Data Kemenkominfo mengungkap tingkat penyebaran hoaks pada masa pilpres dan pileg (Maret-Mei 2019). Dalam kurun tiga bulan tersebut hoaks mencapai 40,4 persen dari total 3.356 hoaks selama Agustus 2018-September 2019. Hoaks politik merupakan kategori tertinggi. Risiko toksisitas narasi utamanya terjadi di dunia maya.
Baca juga: [VIDEO] Beredar Hoaks Jokowi Hadiri Deklarasi Penambahan Masa Jabatan Tiga Periode
Hasil riset KIC (November 2020) menunjukkan 30-60 persen orang Indonesia terpapar hoaks saat mengakses informasi dan berkomunikasi di internet. Sebaliknya, tingkat pengenalan warga terhadap hoaks hanya 21-36 persen. Data-data tersebut menunjukkan potensi risiko yang menyebabkan bias perilaku pemilih.
Toksisitas politik digital bisa mendegradasi nilai demokrasi kompetitif Pilpres dan Pileg 2024.
Pertama, narasi digital partisan berisiko mereduksi nilai-nilai induktif demokrasi. Narasi rakyat seharusnya membangun dan mengarahkan narasi elite. Sebaliknya, politik digital membantu elite secara deduktif mengonstruksi narasi politik yang memengaruhi persepsi publik demi memenangkan persaingan.
Kedua, politik digital partisan menyebabkan kebutuhan dan kepentingan warga terabaikan dalam agenda demokrasi.
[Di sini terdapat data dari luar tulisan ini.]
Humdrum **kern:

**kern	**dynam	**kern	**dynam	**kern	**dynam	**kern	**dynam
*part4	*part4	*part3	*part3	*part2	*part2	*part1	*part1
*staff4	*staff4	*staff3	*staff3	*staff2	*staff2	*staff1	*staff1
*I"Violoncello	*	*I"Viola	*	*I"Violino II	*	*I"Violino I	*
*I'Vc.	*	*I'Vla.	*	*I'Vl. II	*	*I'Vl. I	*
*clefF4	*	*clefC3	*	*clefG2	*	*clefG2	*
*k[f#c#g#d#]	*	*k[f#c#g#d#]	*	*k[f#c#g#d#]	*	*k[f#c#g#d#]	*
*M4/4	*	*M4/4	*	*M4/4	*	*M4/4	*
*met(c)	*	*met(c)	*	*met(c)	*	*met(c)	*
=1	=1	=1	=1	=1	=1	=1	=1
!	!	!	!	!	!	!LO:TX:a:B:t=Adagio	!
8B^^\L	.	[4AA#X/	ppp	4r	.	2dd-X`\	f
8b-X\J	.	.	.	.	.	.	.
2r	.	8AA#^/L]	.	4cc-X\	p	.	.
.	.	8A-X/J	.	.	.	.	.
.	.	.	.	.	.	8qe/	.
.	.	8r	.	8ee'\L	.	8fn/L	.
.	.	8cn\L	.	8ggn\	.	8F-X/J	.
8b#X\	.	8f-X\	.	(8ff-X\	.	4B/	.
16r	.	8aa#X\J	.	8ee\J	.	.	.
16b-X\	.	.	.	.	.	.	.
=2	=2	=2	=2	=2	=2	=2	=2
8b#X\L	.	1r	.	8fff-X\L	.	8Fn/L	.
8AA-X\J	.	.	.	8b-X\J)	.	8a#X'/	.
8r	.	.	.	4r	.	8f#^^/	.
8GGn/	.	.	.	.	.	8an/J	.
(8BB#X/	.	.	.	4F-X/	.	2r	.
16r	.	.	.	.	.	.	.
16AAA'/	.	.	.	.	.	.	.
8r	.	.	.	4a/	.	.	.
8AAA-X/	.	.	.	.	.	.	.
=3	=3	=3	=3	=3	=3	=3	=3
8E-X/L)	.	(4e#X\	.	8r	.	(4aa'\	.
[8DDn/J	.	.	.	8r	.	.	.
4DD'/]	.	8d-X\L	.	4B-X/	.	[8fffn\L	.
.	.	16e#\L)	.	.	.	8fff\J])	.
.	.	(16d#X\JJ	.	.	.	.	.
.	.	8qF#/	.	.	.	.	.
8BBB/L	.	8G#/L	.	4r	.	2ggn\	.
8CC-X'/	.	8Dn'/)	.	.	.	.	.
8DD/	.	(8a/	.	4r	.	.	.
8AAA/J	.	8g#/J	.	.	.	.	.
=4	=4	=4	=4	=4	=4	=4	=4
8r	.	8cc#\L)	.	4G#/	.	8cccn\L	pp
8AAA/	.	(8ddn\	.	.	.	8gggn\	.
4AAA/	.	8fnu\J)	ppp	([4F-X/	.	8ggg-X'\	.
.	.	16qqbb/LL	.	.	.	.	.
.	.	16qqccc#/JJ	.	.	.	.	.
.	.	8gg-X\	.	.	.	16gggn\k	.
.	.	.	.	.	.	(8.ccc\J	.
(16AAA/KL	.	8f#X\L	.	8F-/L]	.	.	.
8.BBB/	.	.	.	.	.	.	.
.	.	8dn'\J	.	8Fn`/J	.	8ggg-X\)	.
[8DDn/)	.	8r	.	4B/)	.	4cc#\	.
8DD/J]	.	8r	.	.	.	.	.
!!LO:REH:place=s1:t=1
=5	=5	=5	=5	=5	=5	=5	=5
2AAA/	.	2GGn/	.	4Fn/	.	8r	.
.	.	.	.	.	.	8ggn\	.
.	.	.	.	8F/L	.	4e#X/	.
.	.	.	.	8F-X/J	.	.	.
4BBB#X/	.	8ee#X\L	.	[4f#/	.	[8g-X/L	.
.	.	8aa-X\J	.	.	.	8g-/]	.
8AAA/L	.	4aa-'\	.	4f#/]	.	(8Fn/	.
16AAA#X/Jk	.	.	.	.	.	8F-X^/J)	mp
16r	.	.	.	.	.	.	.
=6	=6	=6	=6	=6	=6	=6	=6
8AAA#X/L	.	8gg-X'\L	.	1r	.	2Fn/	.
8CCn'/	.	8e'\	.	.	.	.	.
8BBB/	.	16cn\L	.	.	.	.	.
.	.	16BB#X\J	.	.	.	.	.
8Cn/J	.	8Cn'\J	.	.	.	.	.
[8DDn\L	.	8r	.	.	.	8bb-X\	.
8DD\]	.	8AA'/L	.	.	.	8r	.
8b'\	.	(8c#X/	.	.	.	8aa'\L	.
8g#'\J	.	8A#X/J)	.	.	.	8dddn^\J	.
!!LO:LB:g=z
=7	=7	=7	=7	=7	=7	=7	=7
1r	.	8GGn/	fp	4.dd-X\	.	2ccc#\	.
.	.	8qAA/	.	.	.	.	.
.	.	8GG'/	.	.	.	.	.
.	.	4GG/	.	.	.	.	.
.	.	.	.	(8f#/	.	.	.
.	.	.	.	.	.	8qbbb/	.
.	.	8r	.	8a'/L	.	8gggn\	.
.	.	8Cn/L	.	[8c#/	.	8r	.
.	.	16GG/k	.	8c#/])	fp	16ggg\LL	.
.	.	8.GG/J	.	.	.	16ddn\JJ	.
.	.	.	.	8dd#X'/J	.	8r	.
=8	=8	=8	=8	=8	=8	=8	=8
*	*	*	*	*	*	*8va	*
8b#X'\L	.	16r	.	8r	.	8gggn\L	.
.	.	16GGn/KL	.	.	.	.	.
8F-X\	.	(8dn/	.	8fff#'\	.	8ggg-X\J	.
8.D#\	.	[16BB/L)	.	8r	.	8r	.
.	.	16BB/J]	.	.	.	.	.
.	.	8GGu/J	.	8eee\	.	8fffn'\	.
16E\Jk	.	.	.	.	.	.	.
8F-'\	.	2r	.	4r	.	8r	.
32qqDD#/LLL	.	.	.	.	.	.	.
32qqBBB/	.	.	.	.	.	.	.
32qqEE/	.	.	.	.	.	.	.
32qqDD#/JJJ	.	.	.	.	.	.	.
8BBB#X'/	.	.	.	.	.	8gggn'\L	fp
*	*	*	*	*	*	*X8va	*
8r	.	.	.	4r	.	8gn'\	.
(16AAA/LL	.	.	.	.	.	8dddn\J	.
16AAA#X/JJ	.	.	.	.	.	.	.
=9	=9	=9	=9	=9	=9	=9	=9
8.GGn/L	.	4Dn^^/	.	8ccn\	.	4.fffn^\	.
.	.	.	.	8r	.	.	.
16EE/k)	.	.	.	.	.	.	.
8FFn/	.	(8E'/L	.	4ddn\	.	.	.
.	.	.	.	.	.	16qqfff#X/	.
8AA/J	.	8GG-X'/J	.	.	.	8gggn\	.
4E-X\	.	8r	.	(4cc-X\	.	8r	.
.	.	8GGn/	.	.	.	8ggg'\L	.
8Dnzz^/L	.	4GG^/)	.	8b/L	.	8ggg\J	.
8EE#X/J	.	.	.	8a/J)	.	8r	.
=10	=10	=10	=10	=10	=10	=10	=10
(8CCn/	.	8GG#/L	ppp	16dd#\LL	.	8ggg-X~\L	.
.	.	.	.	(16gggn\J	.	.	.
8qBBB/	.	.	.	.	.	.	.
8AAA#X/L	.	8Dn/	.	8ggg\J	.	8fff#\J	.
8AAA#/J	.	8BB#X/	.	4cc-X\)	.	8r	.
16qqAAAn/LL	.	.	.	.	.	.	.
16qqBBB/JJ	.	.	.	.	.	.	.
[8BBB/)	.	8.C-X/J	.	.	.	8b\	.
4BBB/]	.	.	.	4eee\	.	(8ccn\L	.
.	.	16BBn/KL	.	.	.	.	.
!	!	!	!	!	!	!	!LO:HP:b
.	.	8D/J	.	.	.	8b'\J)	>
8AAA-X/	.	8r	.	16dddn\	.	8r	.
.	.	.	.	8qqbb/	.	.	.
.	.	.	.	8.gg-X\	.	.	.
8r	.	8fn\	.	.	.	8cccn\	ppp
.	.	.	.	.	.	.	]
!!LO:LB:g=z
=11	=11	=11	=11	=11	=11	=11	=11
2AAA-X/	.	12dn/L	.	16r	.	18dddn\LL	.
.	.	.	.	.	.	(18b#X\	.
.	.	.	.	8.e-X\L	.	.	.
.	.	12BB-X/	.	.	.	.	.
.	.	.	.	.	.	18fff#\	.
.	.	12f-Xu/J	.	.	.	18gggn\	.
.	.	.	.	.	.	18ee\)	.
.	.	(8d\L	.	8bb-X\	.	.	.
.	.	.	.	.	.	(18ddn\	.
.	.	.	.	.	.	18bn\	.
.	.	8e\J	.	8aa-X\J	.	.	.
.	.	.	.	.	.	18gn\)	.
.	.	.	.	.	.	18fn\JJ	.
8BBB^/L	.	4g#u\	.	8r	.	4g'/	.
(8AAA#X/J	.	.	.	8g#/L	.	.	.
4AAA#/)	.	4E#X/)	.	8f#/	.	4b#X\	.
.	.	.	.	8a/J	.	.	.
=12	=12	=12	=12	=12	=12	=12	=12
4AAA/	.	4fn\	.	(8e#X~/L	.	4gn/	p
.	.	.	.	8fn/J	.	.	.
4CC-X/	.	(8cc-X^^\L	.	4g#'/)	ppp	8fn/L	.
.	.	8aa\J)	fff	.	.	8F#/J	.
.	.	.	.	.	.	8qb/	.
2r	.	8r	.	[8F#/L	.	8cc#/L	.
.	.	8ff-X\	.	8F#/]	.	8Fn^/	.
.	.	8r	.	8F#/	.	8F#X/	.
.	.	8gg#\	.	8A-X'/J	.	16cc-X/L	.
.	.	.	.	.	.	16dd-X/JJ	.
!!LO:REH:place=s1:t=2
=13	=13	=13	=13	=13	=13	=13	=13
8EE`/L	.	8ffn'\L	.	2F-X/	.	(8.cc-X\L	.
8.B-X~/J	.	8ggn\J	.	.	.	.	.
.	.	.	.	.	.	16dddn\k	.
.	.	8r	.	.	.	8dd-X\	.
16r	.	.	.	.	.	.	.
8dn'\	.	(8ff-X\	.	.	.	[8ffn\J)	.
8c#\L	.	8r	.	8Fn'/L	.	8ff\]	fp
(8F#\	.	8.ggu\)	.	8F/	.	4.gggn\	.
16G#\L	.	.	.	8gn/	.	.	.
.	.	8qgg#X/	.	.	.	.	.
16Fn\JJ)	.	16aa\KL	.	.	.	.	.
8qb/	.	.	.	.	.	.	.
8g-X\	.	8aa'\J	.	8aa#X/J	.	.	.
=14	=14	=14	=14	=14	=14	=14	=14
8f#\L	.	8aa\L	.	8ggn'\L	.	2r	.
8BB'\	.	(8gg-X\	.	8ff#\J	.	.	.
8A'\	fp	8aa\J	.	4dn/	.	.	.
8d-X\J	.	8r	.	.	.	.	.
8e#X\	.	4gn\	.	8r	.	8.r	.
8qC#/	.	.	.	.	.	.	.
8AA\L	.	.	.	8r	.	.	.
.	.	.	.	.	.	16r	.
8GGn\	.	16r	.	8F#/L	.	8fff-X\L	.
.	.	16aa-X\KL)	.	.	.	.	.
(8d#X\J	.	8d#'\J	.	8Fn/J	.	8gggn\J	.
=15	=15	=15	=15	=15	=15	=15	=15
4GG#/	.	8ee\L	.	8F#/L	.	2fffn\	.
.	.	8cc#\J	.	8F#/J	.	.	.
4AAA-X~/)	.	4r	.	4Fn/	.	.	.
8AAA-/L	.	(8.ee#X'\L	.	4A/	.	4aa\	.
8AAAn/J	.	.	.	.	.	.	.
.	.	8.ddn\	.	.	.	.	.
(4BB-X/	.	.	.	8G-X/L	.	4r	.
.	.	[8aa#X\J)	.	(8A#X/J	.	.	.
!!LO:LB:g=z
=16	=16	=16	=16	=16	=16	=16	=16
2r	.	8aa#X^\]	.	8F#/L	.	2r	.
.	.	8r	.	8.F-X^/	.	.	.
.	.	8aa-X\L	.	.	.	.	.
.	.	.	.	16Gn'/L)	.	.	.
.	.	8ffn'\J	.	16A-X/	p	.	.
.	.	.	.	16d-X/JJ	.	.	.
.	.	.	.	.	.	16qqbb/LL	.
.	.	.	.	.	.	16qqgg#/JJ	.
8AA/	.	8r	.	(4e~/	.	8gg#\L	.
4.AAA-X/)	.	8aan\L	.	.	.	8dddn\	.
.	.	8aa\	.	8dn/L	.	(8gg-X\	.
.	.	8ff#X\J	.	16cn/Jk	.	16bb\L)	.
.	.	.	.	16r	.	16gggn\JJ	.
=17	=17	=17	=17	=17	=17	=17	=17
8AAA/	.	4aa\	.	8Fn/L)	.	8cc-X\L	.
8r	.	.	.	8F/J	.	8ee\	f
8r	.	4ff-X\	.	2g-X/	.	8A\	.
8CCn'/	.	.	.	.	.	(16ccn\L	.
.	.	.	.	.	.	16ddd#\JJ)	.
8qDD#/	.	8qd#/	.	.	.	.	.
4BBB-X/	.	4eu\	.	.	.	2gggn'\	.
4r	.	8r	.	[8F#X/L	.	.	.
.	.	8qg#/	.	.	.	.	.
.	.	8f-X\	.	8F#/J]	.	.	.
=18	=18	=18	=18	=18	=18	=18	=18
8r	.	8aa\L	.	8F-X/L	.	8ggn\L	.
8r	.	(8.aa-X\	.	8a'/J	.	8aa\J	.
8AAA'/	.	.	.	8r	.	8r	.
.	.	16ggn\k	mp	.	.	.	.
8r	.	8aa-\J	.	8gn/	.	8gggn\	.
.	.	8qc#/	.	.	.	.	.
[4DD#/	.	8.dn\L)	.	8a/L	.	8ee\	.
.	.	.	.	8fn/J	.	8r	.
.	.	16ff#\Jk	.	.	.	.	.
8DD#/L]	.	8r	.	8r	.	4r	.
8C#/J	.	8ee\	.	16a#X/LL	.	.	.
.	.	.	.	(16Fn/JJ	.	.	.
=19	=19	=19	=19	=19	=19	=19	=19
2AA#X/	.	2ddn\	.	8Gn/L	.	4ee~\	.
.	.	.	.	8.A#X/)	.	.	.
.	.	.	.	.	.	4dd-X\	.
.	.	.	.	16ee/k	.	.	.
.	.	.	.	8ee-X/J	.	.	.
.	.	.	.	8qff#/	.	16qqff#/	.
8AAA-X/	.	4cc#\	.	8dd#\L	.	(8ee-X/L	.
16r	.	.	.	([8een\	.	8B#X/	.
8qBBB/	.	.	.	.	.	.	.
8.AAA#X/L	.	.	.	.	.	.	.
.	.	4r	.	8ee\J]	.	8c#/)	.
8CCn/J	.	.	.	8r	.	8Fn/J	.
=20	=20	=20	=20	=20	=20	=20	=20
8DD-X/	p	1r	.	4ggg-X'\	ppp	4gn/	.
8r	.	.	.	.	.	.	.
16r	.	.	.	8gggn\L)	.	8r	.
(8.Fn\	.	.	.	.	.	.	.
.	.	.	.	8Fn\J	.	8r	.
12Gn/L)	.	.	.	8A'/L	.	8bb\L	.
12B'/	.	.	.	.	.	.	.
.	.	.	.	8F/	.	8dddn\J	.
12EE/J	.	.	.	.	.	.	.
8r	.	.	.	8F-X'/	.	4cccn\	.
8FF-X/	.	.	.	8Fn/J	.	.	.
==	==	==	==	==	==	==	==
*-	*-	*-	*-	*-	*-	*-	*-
Kebutuhan dan kepentingan publik menjadi kurang prioritas dibanding pertimbangan konstituen. Konsekuensinya, problem publik menjadi tidak lebih urgen ketimbang agenda konstituen.
Terakhir, nilai demokrasi kompetitif menganjurkan ketahanan watak bajik antarwarga, misalnya gotong royong. Tingginya kadar toksisitas politik digital berisiko menggerus kebajikan warga.
Pembingkaian narasi digital secara negatif, berulang, dan teragendakan bisa mereduksi tabiat bajik kekariban warga, karena efek persaingan yang minim moralitas politik.